• _Text segment_:
•••••

Title: Dracula in Love
Author: Karen Essex
Pub: 2010; DoubleDay
Genre: Historical Fiction, Classic Retelling
The Short of It
Every story has many different perspectives.
The Long of It
Dracula, oh how I loved thee. Seriously. I’m sure you’re familiar with the story. It’s eerie. It’s all about Otherness. And maybe some love. With a bit of chivalry and propriety thrown in for Victorian sprinkles. I’ll not recap it, but you can read it for free here (amongst many other places). Move along please.
The Thoughts about It
I find myself being completely on the fence with this book. There was a point in reading it when I thought to myself it would have been better left NOT being a re-telling of the classical tale, Dracula. Alternatively, there were moments where I wanted to gleefully shout: You Go Girl! I knew that you weren’t a Victorian putz.
Confused are you? Well, what can I say, I read this book in two days and it wreaked havoc on my life whilst doing so.

•••••

• _Entries supplied_:
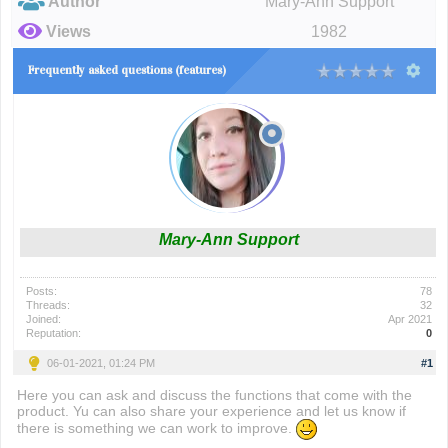
Author
Mary-Ann Support
Views
1982
Frequently asked questions (features)
Mary-Ann Support
Posts:
78
Threads:
32
Joined:
Apr 2021
Reputation:
0
06-01-2021, 01:24 PM
#1
Here you can ask and discuss the functions that come with the
product. Yu can also share your experience and let us know if
there is something we can work to improve.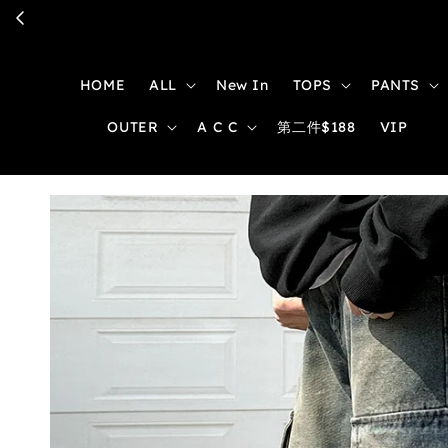
HOME
ALL
New In
TOPS
PANTS
OUTER
A C C
第二件$188
VIP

•••••

• _Work task_:
Reproduce the book review of "Dracula in Love" above in full, word for word, leaving out the records.

• _Expected answer_:
Title: Dracula in Love
Author: Karen Essex
Pub: 2010; DoubleDay
Genre: Historical Fiction, Classic Retelling
The Short of It
Every story has many different perspectives.
The Long of It
Dracula, oh how I loved thee. Seriously. I’m sure you’re familiar with the story. It’s eerie. It’s all about Otherness. And maybe some love. With a bit of chivalry and propriety thrown in for Victorian sprinkles. I’ll not recap it, but you can read it for free here (amongst many other places). Move along please.
The Thoughts about It
I find myself being completely on the fence with this book. There was a point in reading it when I thought to myself it would have been better left NOT being a re-telling of the classical tale, Dracula. Alternatively, there were moments where I wanted to gleefully shout: You Go Girl! I knew that you weren’t a Victorian putz.
Confused are you? Well, what can I say, I read this book in two days and it wreaked havoc on my life whilst doing so.